Bactérias comensais, como os Bacteroides spp são capazes de induzir a fucosilação epitelial, sendo uma função da simbiose entre as células epiteliais intestinais e o microbioma.



Efeitos Clínicos

O perfil de glicosilação das IgG´s plasmáticas associa-se com o perfil clínico das DDI. Existem no soro humano múltiplas glicoformas de IgG que resultam das estruturas glicanas na região Fc das IgG. As regiões Fc dos anticorpos interactuam com as regiões Fc dos receptores ( FcγRs ) nas células imunológicas para activar as vias de sinalização e respostas a antigéneos. O tipo de glicanos que se ligam à região Fc das IgG é determinante quanto ao tipo de receptor a que se liga e assim Fc's que se ligam a FcγRs activadoras promovem a resposta inflamatória, enquanto que a ligação de Fc's a FcγRs inibitórias activam resposta anti-inflamatória.
Níveis aumentados de IgG agalactosil séricos estão presentes na Doença de Crohn e correlacionam-se com a concentração sérica da PCR. A fracção de agalactosil dos oligossacarídeos de IgG fucosilada associa-se directamente com a severidade da Doença de Crohn.

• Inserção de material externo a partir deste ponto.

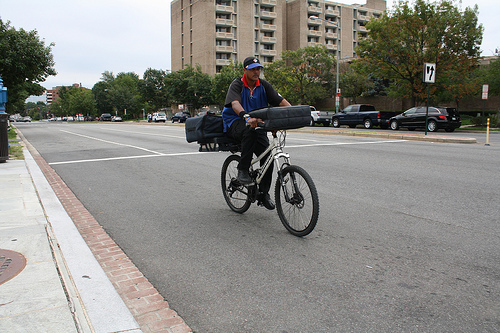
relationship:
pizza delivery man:
[238, 106, 316, 129] [211, 56, 299, 202]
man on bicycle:
[211, 56, 299, 202] [217, 159, 334, 238]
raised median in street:
[351, 123, 470, 157] [92, 125, 225, 226]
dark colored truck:
[395, 105, 457, 127] [333, 105, 425, 130]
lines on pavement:
[47, 127, 178, 165] [66, 137, 159, 178]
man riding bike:
[222, 56, 299, 185] [217, 159, 334, 238]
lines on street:
[50, 127, 178, 172] [92, 125, 225, 226]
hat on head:
[231, 55, 269, 72] [232, 53, 268, 88]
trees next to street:
[99, 88, 160, 106] [92, 125, 225, 226]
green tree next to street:
[100, 81, 162, 102] [92, 125, 225, 226]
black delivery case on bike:
[238, 106, 316, 129] [217, 159, 334, 238]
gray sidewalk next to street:
[3, 176, 43, 214] [92, 125, 225, 226]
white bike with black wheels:
[250, 130, 288, 192] [217, 159, 334, 238]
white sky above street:
[89, 10, 160, 50] [92, 125, 225, 226]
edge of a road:
[14, 139, 85, 222] [93, 136, 151, 180]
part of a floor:
[116, 152, 176, 178] [93, 136, 151, 180]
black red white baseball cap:
[231, 55, 269, 72] [243, 58, 269, 73]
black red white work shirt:
[216, 73, 282, 118] [224, 79, 307, 130]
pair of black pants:
[223, 105, 272, 188] [230, 122, 269, 167]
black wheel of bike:
[279, 167, 321, 235] [217, 159, 334, 238]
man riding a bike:
[211, 56, 299, 202] [217, 159, 334, 238]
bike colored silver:
[217, 159, 334, 238] [224, 150, 293, 188]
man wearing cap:
[211, 56, 299, 202] [243, 58, 269, 73]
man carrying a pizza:
[211, 56, 299, 202] [238, 106, 316, 129]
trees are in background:
[99, 88, 160, 106] [138, 72, 200, 109]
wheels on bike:
[217, 159, 334, 238] [220, 123, 322, 236]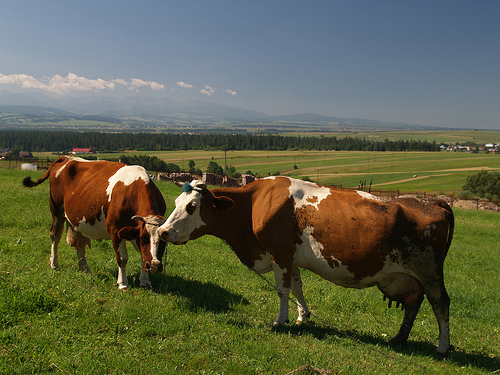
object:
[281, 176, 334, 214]
spots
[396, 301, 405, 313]
udder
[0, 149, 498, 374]
ground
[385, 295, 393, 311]
udder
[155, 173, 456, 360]
cow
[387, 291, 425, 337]
leg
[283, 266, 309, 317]
leg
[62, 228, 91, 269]
leg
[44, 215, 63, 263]
leg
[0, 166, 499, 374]
grass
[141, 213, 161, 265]
streak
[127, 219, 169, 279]
face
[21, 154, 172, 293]
cow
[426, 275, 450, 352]
leg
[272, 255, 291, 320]
leg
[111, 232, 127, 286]
leg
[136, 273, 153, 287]
leg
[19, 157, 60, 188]
tail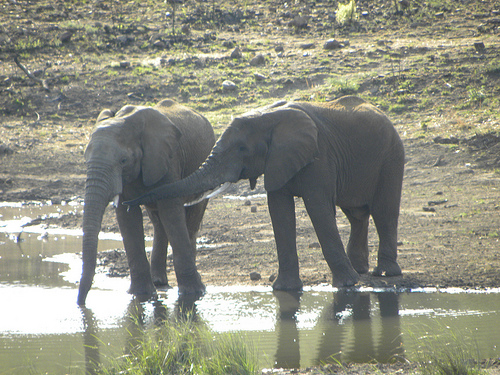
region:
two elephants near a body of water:
[51, 69, 449, 344]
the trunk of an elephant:
[55, 185, 115, 308]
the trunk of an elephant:
[106, 153, 233, 213]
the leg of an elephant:
[266, 195, 302, 300]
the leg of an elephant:
[306, 198, 367, 299]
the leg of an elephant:
[113, 210, 158, 302]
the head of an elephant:
[206, 108, 325, 205]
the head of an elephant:
[79, 111, 154, 204]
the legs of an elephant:
[261, 195, 410, 306]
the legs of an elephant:
[112, 208, 218, 300]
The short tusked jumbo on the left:
[65, 96, 210, 303]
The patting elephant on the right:
[121, 95, 406, 286]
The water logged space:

O padrão de glicosilação da IgG é diferente de patologia para patologia entre as diferentes doenças inflamatórias intestinais, com diferente nível de severidade e resposta terapêutica.
Assim o glicoma sérico pode ser utilizado como um marcador de prognóstico nos doentes com DDI.

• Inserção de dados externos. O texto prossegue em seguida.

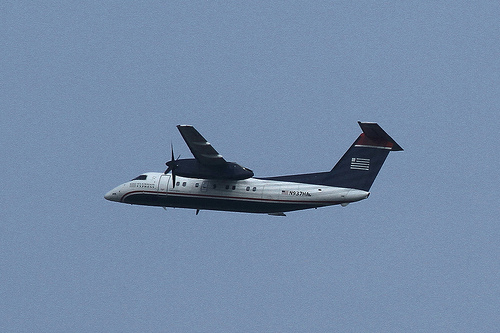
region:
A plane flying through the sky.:
[78, 77, 480, 274]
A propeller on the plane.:
[158, 138, 183, 188]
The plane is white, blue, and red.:
[86, 98, 412, 249]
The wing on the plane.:
[162, 120, 255, 190]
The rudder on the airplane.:
[326, 127, 396, 189]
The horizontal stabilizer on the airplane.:
[346, 105, 416, 155]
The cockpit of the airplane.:
[90, 146, 162, 216]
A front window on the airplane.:
[131, 168, 146, 183]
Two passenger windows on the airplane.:
[241, 177, 261, 192]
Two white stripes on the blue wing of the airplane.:
[172, 137, 232, 167]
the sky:
[285, 297, 325, 331]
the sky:
[346, 252, 382, 312]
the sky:
[326, 269, 367, 321]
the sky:
[362, 297, 382, 327]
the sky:
[362, 250, 392, 300]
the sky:
[324, 229, 357, 284]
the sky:
[326, 273, 349, 329]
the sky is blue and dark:
[234, 275, 250, 295]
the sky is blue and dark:
[262, 261, 276, 281]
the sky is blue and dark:
[247, 287, 278, 305]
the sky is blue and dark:
[278, 290, 297, 312]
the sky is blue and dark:
[278, 280, 290, 297]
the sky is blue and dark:
[282, 125, 288, 141]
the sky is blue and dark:
[284, 300, 297, 322]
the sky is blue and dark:
[286, 313, 296, 316]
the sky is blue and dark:
[262, 306, 279, 331]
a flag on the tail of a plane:
[345, 150, 371, 171]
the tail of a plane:
[326, 112, 411, 207]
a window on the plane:
[250, 183, 259, 193]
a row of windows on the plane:
[171, 176, 261, 197]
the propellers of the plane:
[161, 139, 186, 190]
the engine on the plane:
[161, 137, 263, 188]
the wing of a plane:
[172, 112, 245, 189]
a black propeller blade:
[167, 137, 177, 162]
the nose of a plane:
[99, 180, 124, 208]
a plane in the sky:
[98, 101, 409, 224]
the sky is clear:
[270, 269, 294, 305]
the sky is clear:
[262, 265, 276, 282]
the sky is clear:
[249, 280, 267, 298]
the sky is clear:
[245, 285, 264, 316]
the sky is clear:
[270, 300, 280, 320]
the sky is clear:
[259, 264, 276, 299]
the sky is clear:
[270, 285, 280, 307]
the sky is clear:
[275, 295, 286, 313]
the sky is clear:
[265, 287, 275, 302]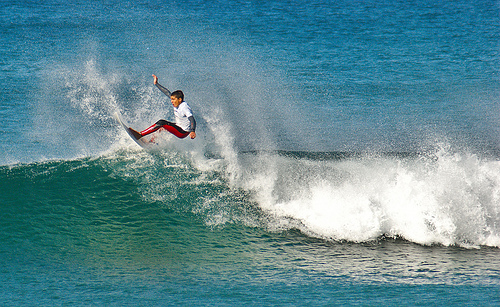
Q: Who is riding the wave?
A: A man.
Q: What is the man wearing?
A: Shirt and pants.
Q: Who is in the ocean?
A: A surfer.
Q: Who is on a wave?
A: A surfer.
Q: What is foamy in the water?
A: A wave.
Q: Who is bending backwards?
A: A surfer.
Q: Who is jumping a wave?
A: A surfer.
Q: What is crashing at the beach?
A: Waves.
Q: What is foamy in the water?
A: Waves.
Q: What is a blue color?
A: Ocean water.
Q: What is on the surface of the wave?
A: Ripples.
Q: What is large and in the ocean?
A: A wave.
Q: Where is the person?
A: The ocean.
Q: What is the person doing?
A: Surfing.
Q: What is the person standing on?
A: A surfboard.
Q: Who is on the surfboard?
A: A man.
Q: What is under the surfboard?
A: A wave.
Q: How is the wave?
A: Crashing.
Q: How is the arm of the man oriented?
A: The arm is pointed up.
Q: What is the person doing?
A: Surfing.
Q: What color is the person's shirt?
A: White.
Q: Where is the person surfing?
A: In water.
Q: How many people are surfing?
A: One.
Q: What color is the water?
A: Blue.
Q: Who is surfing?
A: Boy.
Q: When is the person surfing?
A: Day time.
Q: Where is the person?
A: On the wave.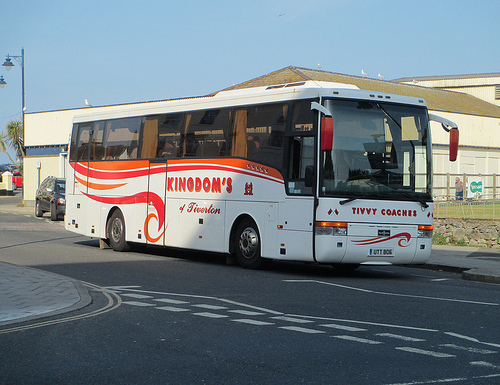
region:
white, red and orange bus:
[59, 94, 473, 267]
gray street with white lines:
[127, 268, 450, 375]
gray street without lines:
[25, 331, 235, 376]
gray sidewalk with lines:
[23, 262, 125, 337]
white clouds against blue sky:
[31, 10, 229, 82]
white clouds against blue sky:
[212, 10, 493, 63]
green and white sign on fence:
[459, 166, 495, 203]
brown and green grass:
[448, 205, 493, 218]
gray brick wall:
[447, 219, 499, 246]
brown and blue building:
[3, 112, 58, 173]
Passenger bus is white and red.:
[56, 82, 465, 278]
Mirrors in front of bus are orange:
[313, 119, 465, 168]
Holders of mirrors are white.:
[304, 95, 459, 123]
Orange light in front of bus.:
[311, 212, 446, 234]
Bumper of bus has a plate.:
[315, 234, 437, 264]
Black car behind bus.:
[27, 172, 69, 225]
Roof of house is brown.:
[258, 63, 493, 108]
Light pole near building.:
[3, 42, 30, 208]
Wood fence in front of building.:
[433, 168, 499, 210]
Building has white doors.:
[418, 141, 498, 191]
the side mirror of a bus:
[314, 104, 333, 151]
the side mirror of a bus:
[426, 111, 459, 167]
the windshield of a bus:
[325, 94, 435, 204]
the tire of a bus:
[228, 217, 261, 269]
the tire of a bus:
[105, 207, 130, 250]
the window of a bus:
[73, 121, 93, 168]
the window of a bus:
[104, 118, 141, 159]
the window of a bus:
[141, 116, 184, 157]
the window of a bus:
[182, 111, 234, 156]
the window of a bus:
[231, 109, 283, 166]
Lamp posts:
[1, 51, 31, 138]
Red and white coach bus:
[60, 93, 467, 271]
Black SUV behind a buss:
[33, 170, 66, 223]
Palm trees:
[0, 113, 23, 163]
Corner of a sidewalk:
[0, 235, 125, 333]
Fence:
[408, 170, 495, 200]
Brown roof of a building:
[210, 58, 496, 123]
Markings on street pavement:
[93, 265, 496, 382]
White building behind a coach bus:
[22, 65, 497, 210]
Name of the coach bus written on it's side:
[159, 161, 240, 238]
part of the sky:
[325, 11, 400, 53]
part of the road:
[209, 315, 271, 363]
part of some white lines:
[265, 291, 325, 329]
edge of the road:
[69, 265, 106, 295]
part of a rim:
[236, 226, 261, 258]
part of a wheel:
[236, 227, 261, 270]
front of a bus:
[343, 187, 428, 292]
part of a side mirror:
[310, 105, 348, 170]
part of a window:
[378, 133, 420, 168]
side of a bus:
[132, 143, 228, 257]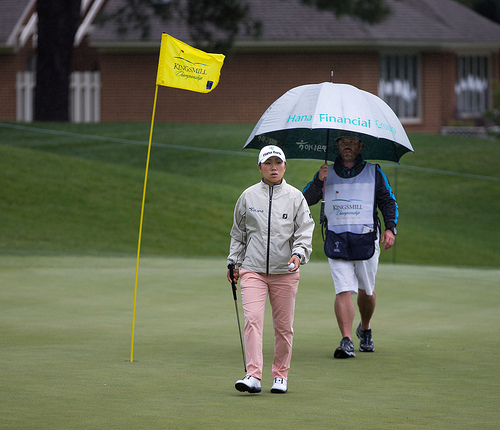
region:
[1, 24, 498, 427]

Anticorpos séricos contra os glicomas podem ser utilizados como marcadores autoimunes e alterações inflamatórias
Anti-glicoproteína  2,  anti-manobioside  carbohidrate IgG e anti-Saccharomyces cervisiae ( epítope oligomanosídico ) são marcadores utilizados no diagnóstico da DDI em fase precoce da doença, para determinar a actividade da patologia e prever o curso da doença.


Familiares de doentes com Doença de Crohn apresentam positividade para anticorpos anti-glicanos mais frequentemente do que pessoas sem parentes com aquela doença.
Anticorpos anti-glicanos podem ser detectados anos antes do surgimento da Doença de Crohn e associam-se com complicações da doença. É assim, o glicoma sérico, um marcador importante de diagnóstico e prognóstico.
Alteração de padrão de glicosilação na mucosa pode também ser um factor prognóstico na DDI.